**What to do**
Swap "city" for "town" in every one of the entries below and give the lines back with nothing else changed. Leave the pictures out.

* * * * * * *

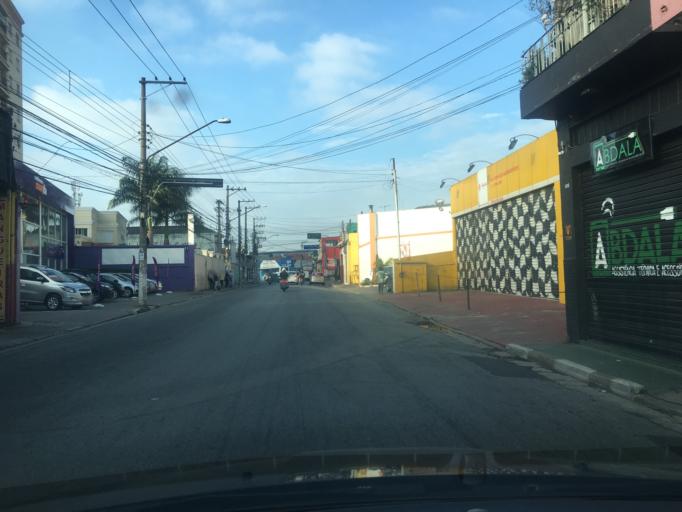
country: BR
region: Sao Paulo
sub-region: Guarulhos
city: Guarulhos
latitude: -23.5028
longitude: -46.5516
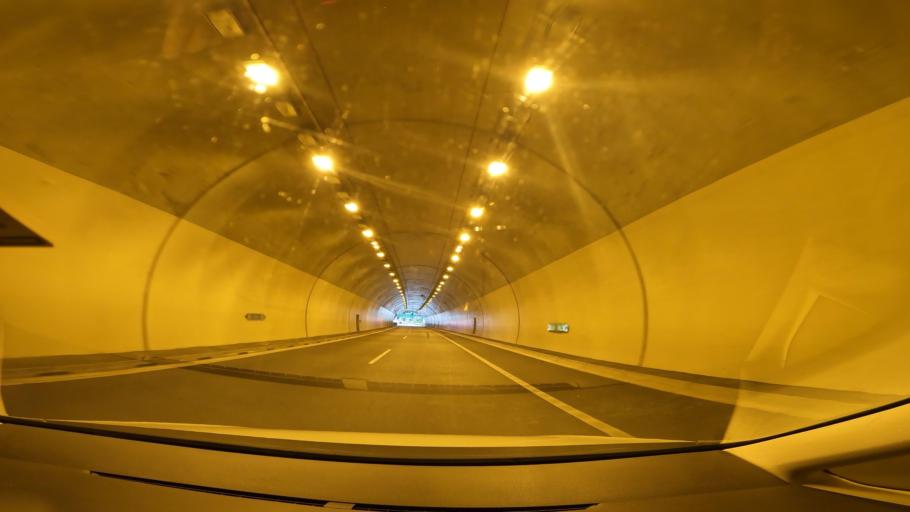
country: SI
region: Zetale
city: Zetale
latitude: 46.2807
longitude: 15.8607
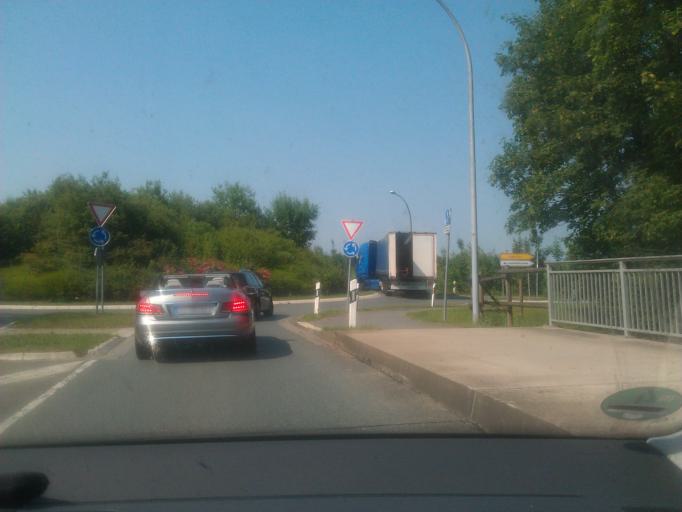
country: DE
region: North Rhine-Westphalia
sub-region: Regierungsbezirk Detmold
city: Leopoldshohe
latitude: 52.0011
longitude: 8.6964
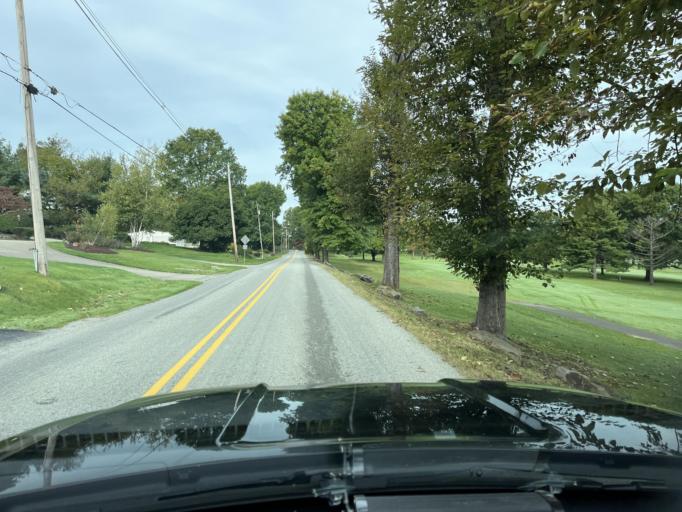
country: US
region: Pennsylvania
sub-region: Fayette County
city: Leith-Hatfield
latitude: 39.8843
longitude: -79.7234
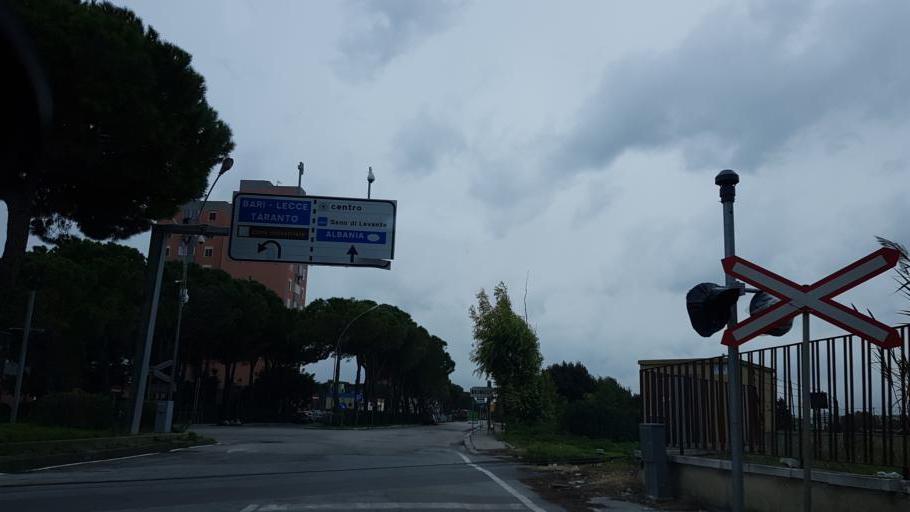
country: IT
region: Apulia
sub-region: Provincia di Brindisi
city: Brindisi
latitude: 40.6332
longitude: 17.9530
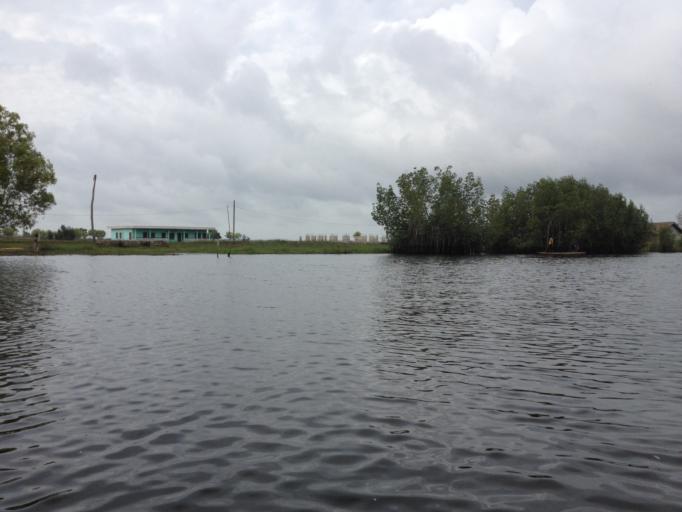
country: BJ
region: Mono
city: Come
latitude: 6.3817
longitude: 1.9379
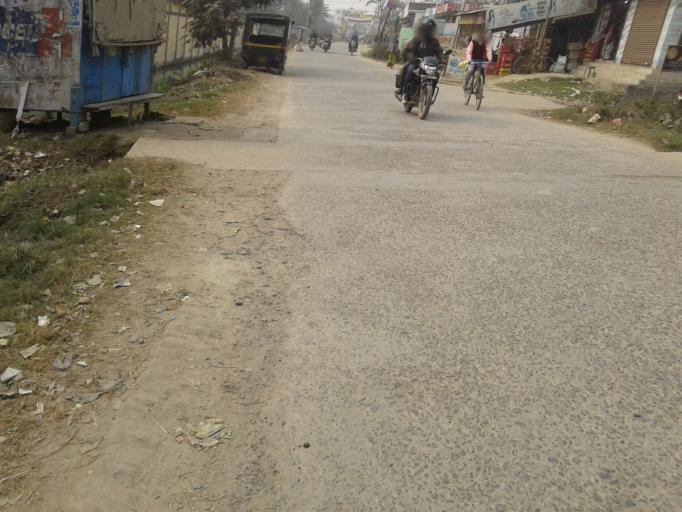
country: IN
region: Bihar
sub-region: Muzaffarpur
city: Muzaffarpur
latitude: 26.1021
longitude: 85.4079
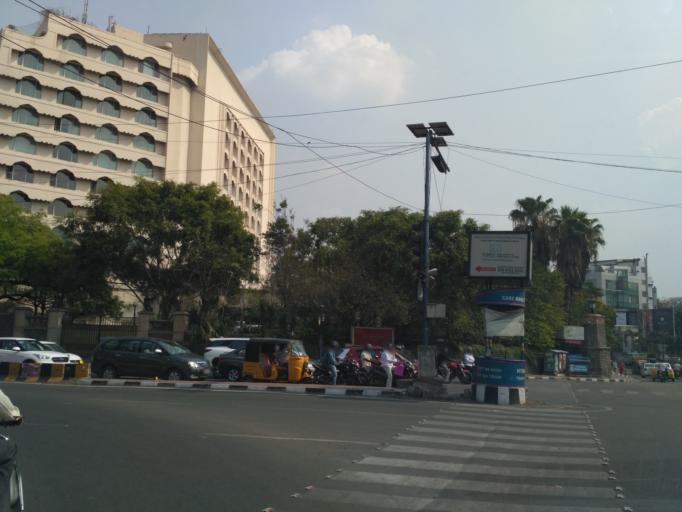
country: IN
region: Telangana
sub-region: Hyderabad
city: Hyderabad
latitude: 17.4172
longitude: 78.4491
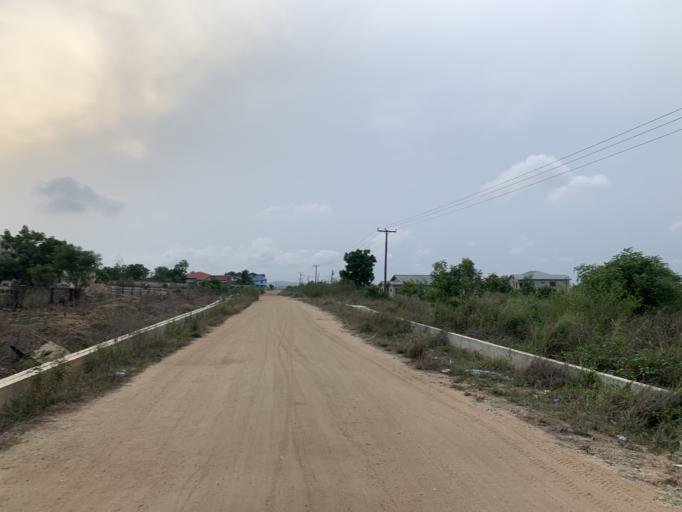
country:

* * * * * * *

**Correct result**
country: BR
region: Sao Paulo
sub-region: Guarulhos
town: Guarulhos
latitude: -23.5028
longitude: -46.5516
country: SI
region: Zetale
town: Zetale
latitude: 46.2807
longitude: 15.8607
country: DE
region: North Rhine-Westphalia
sub-region: Regierungsbezirk Detmold
town: Leopoldshohe
latitude: 52.0011
longitude: 8.6964
country: US
region: Pennsylvania
sub-region: Fayette County
town: Leith-Hatfield
latitude: 39.8843
longitude: -79.7234
country: IT
region: Apulia
sub-region: Provincia di Brindisi
town: Brindisi
latitude: 40.6332
longitude: 17.9530
country: BJ
region: Mono
town: Come
latitude: 6.3817
longitude: 1.9379
country: IN
region: Bihar
sub-region: Muzaffarpur
town: Muzaffarpur
latitude: 26.1021
longitude: 85.4079
country: IN
region: Telangana
sub-region: Hyderabad
town: Hyderabad
latitude: 17.4172
longitude: 78.4491
country:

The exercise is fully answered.